Mais on peut aussi craindre le scénario catastrophe. Celui où l'humanité se battra pour des denrées et de l'eau, en particulier au Moyen-Orient et en Afrique. Où l'Iran se donnera l'arme nucléaire en même temps que le conflit israélo-palestinien s'aggravera encore. Où l'instabilité politique menacera l'intégrité du système.

L'avenir, donc? C'est au choix du client...

***

Chacun sait qu'il est difficile de faire des prédictions... surtout lorsqu'elles concernent l'avenir! Pourtant, c'est un exercice auquel se livre tous les quatre ans le National Intelligence Council, l'agence américaine de renseignement et d'analyse qui conseille le président sur les politiques à long terme.

En ce qui concerne les États-Unis eux-mêmes, le rapport du NIC suggère la modestie.

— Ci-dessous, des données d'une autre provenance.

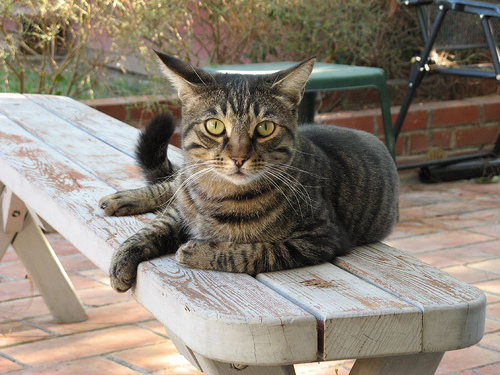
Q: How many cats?
A: 1.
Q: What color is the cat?
A: Brown.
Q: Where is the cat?
A: On the bench.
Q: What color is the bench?
A: Blue.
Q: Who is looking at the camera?
A: The cat.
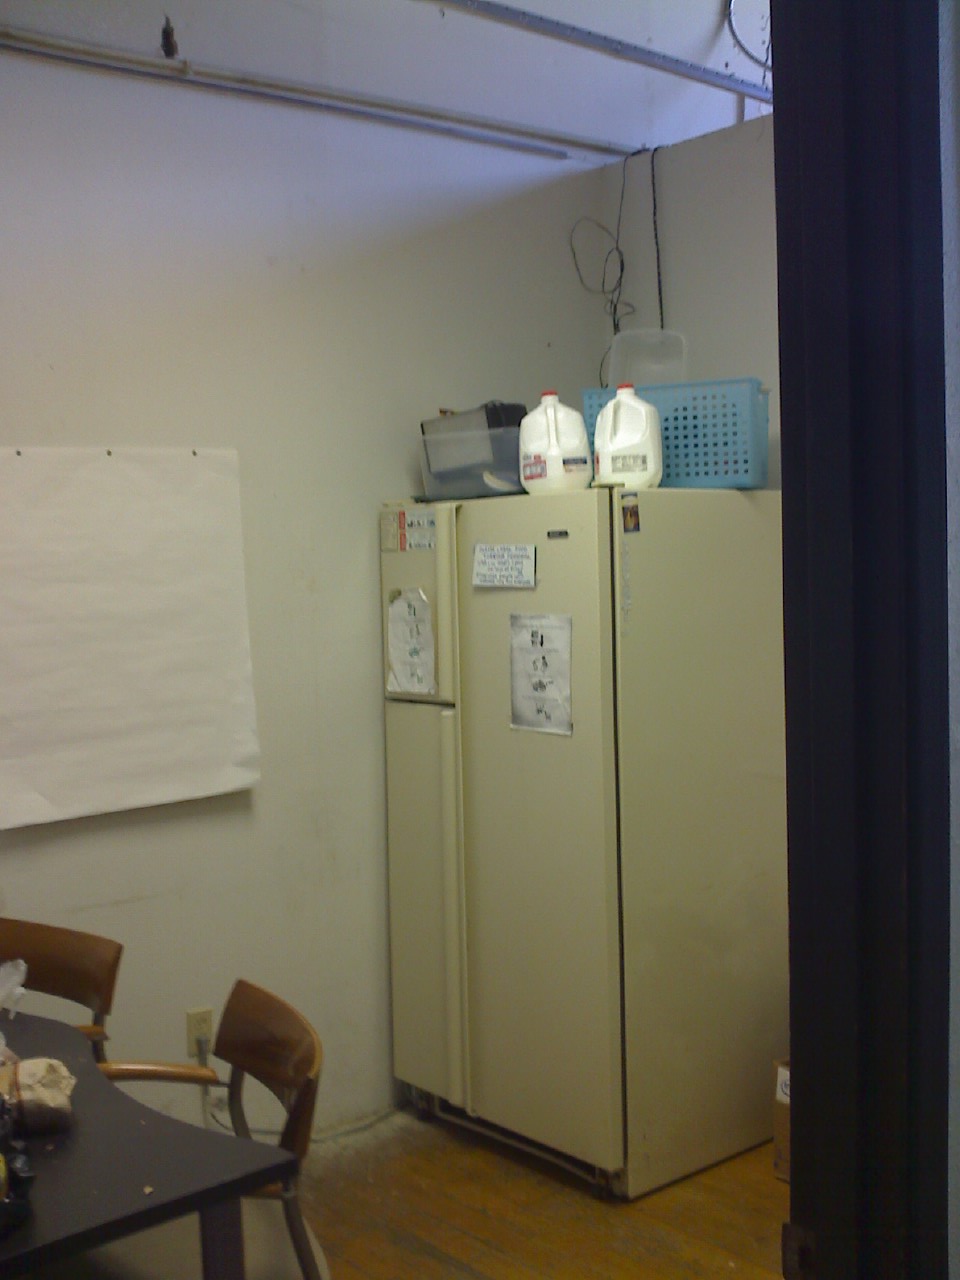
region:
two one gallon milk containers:
[511, 383, 671, 495]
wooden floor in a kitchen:
[46, 1101, 783, 1277]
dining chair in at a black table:
[90, 978, 331, 1276]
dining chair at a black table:
[2, 912, 125, 1062]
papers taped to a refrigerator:
[375, 534, 575, 736]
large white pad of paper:
[0, 438, 270, 834]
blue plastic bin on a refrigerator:
[581, 373, 774, 495]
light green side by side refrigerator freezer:
[373, 483, 785, 1208]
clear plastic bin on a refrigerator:
[407, 421, 531, 493]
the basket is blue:
[685, 409, 745, 467]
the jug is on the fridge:
[609, 451, 658, 511]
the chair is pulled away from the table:
[92, 963, 353, 1160]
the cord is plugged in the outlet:
[178, 1002, 223, 1063]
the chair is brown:
[44, 941, 86, 980]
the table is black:
[163, 1127, 224, 1173]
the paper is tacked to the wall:
[62, 433, 269, 534]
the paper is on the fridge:
[388, 580, 431, 669]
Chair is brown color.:
[218, 950, 349, 1266]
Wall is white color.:
[45, 246, 396, 957]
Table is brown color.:
[9, 1057, 247, 1275]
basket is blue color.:
[574, 357, 770, 496]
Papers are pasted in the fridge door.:
[384, 503, 589, 778]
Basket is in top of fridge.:
[523, 367, 773, 504]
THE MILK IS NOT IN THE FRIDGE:
[492, 379, 679, 503]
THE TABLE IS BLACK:
[4, 1009, 287, 1276]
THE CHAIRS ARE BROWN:
[0, 907, 379, 1275]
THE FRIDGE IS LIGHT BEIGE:
[355, 466, 788, 1210]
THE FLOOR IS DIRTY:
[156, 1072, 803, 1274]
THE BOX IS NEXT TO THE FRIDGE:
[733, 1050, 830, 1184]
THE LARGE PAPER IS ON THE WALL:
[0, 414, 266, 847]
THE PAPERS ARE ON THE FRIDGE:
[370, 490, 599, 756]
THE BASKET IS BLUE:
[556, 368, 796, 512]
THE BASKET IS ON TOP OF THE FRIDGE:
[569, 378, 777, 511]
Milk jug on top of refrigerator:
[519, 379, 590, 494]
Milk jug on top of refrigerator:
[590, 379, 690, 487]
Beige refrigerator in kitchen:
[357, 492, 787, 1191]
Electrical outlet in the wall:
[165, 1003, 233, 1068]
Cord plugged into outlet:
[168, 1041, 424, 1143]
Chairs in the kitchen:
[4, 928, 370, 1265]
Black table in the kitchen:
[3, 993, 323, 1260]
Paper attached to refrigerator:
[484, 608, 606, 776]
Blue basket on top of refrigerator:
[541, 358, 781, 515]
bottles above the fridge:
[417, 339, 722, 535]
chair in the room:
[183, 950, 420, 1183]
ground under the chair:
[342, 1111, 517, 1270]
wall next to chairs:
[178, 802, 361, 956]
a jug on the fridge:
[476, 393, 598, 537]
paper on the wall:
[35, 398, 454, 875]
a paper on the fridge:
[506, 611, 567, 734]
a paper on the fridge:
[474, 537, 567, 604]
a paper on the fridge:
[403, 549, 460, 735]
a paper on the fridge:
[407, 508, 446, 550]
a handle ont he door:
[426, 722, 495, 1051]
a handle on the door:
[417, 508, 492, 656]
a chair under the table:
[200, 974, 345, 1268]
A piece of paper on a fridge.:
[504, 607, 572, 733]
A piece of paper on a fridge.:
[394, 504, 448, 539]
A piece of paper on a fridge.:
[373, 577, 449, 693]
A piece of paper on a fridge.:
[617, 489, 633, 524]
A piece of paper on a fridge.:
[506, 613, 580, 735]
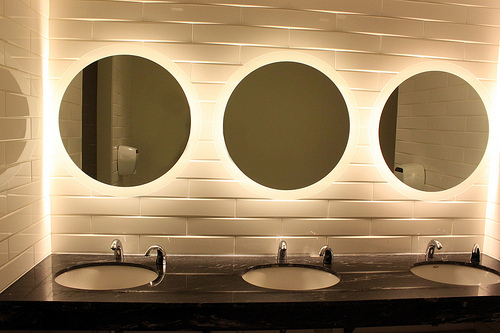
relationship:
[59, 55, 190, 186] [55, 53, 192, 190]
reflection in mirror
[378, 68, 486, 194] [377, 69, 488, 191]
reflection in mirror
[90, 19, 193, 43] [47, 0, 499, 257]
brick on wall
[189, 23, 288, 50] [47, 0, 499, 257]
brick on wall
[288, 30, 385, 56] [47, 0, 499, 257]
brick on wall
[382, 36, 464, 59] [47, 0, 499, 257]
brick on wall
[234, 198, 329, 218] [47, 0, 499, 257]
brick on wall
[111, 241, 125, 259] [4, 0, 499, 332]
faucet in bathroom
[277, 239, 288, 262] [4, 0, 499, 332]
faucet in bathroom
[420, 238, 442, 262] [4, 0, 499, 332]
faucet in bathroom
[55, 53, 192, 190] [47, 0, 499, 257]
mirror on wall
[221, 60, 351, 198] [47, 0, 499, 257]
mirror on wall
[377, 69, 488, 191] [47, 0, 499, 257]
mirror on wall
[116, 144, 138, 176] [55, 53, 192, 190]
hand dryer in mirror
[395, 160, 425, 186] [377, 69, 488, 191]
hand dryer in mirror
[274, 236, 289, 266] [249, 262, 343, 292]
tap for sink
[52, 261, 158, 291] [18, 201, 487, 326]
sink on counter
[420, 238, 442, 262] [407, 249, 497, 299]
faucet belonging to third sink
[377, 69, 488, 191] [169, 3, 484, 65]
mirror on wall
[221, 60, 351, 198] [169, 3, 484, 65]
mirror on wall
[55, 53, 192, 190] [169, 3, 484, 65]
mirror on wall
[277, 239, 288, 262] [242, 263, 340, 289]
faucet on sink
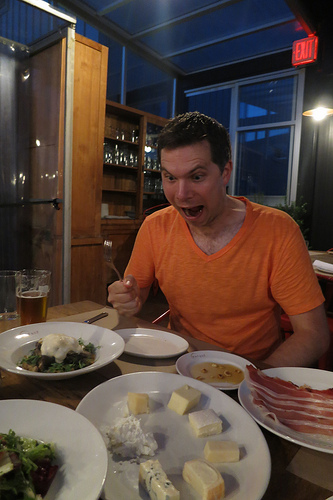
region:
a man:
[102, 103, 327, 364]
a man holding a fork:
[99, 111, 332, 361]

Même si cette nation devait conquérir son indépendance énergétique (ce qu'elle fera bel et bien, redessinant ainsi la carte géopolitique mondiale), elle ne sera plus le centre du monde, en effet. On continuera à se tourner vers l'Amérique et ses alliés pour policer la planète. Mais c'est la Chine qui sera le pôle économique dans un avenir proche. Le monde sera donc multipolaire, aucune autre nation ne succédant aux États-Unis en tant que puissance hégémonique.

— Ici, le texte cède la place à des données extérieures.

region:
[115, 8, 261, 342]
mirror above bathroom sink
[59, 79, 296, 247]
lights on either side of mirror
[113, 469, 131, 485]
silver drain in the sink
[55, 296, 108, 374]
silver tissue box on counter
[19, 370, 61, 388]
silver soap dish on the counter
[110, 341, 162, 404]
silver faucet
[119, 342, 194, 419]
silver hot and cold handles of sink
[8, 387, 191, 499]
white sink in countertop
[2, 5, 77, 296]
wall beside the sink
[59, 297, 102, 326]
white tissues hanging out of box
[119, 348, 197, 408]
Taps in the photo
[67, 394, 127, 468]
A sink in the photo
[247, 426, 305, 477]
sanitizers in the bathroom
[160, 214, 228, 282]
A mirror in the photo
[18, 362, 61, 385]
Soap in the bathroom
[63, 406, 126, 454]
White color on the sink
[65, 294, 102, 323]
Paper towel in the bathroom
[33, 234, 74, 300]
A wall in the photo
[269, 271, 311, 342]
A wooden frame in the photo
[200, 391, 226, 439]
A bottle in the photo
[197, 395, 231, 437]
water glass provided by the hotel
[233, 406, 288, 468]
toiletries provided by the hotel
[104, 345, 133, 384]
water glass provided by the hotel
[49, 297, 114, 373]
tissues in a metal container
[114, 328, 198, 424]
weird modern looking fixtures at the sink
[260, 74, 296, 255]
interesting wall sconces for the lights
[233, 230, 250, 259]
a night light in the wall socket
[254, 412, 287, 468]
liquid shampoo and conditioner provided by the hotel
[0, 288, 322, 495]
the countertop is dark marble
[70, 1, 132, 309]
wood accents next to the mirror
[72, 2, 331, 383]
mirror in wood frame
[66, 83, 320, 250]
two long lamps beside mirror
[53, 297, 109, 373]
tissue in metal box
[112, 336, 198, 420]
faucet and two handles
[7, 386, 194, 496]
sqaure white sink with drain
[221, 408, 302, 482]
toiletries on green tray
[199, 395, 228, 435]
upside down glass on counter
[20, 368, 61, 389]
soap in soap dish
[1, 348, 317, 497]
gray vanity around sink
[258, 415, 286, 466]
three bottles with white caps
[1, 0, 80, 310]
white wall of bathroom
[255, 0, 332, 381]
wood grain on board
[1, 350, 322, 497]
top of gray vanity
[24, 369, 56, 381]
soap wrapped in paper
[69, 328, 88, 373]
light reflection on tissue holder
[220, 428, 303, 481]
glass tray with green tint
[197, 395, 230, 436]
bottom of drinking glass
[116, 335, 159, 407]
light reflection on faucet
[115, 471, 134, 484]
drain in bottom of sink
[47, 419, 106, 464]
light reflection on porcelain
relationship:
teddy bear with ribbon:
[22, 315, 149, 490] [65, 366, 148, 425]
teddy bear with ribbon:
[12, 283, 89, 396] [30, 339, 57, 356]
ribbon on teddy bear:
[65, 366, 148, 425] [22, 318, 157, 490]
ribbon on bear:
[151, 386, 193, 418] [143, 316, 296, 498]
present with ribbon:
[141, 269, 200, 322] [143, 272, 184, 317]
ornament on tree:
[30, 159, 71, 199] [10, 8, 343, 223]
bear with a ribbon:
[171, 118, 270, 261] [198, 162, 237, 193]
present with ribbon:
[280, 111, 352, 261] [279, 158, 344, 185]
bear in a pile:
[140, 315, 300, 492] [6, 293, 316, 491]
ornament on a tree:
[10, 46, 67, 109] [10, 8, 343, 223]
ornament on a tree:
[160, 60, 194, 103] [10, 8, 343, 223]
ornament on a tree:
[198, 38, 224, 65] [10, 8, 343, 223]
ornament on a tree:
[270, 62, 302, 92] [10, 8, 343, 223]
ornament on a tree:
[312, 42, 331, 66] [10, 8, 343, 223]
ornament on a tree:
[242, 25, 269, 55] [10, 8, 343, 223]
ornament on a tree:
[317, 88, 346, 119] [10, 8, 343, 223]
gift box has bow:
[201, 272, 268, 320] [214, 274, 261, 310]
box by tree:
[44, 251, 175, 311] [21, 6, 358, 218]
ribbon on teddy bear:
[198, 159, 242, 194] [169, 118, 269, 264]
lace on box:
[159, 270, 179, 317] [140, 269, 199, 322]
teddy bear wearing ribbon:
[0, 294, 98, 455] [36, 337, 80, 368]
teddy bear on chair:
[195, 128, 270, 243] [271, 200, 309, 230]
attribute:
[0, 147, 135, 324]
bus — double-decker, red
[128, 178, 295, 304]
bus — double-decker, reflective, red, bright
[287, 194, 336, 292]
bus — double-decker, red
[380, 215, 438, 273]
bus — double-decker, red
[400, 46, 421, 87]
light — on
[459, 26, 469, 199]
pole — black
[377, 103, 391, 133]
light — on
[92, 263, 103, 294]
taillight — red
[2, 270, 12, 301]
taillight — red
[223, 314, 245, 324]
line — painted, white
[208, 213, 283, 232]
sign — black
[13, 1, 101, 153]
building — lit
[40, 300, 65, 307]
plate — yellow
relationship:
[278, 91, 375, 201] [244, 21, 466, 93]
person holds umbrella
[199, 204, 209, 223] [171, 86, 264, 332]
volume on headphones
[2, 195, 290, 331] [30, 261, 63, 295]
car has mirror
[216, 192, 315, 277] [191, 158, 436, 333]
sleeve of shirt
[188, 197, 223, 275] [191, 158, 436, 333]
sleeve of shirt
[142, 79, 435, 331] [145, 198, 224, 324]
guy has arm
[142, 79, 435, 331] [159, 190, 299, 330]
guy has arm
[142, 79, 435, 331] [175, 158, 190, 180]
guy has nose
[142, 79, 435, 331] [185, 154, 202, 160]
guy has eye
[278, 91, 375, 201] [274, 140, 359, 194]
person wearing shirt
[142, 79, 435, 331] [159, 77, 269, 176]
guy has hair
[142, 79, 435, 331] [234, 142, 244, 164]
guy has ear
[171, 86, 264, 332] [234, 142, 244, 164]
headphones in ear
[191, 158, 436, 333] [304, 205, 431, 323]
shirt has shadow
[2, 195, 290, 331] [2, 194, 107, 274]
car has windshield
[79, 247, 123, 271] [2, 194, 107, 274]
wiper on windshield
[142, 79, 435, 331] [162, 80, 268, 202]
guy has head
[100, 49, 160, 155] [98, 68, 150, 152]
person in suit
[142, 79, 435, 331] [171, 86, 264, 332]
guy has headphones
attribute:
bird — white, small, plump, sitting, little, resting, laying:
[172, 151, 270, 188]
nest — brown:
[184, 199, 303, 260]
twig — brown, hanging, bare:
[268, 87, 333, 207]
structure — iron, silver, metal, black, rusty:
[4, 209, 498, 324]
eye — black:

La futurologie étant le terrain de jeu par excellence des pessimistes, il est assez remarquable que le NIC relève plutôt les tendances positives à l'oeuvre aujourd'hui.

La plus importante est certainement la stupéfiante expansion de la classe moyenne dans des pays comme la Chine et l'Inde. Selon moult études prospectives, on comptera dans moins de dix ans un milliard de citoyens chinois et indiens qui, extraits de la misère, en feront partie. Certes, cela posera de sérieux problèmes de ressources. Mais cela agira aussi comme un puissant moteur de démocratisation et de stabilité, ce que les classes moyennes des pays développés ont toujours été dans le passé.

Parmi les autres forces agissantes, figurent pêle-mêle: les pouvoirs accrus dévolus à l'individu et aux réseaux informels qui les unissent; la culture dématérialisée; les vagues libertaires. Mais aussi: la persistance du terrorisme, même si ce n'est pas dans sa forme actuelle; la fragilité informatique; le vieillissement de la population.

Au total, le rapport du NIC est un puissant outil d'information sur les défis qui nous attendent. Mais il ne dit rien - et ne peut pas le faire - sur la détermination, l'ingéniosité et le bon sens que l'humanité mettra à les affronter.

La futurologie a ses limites, après tout.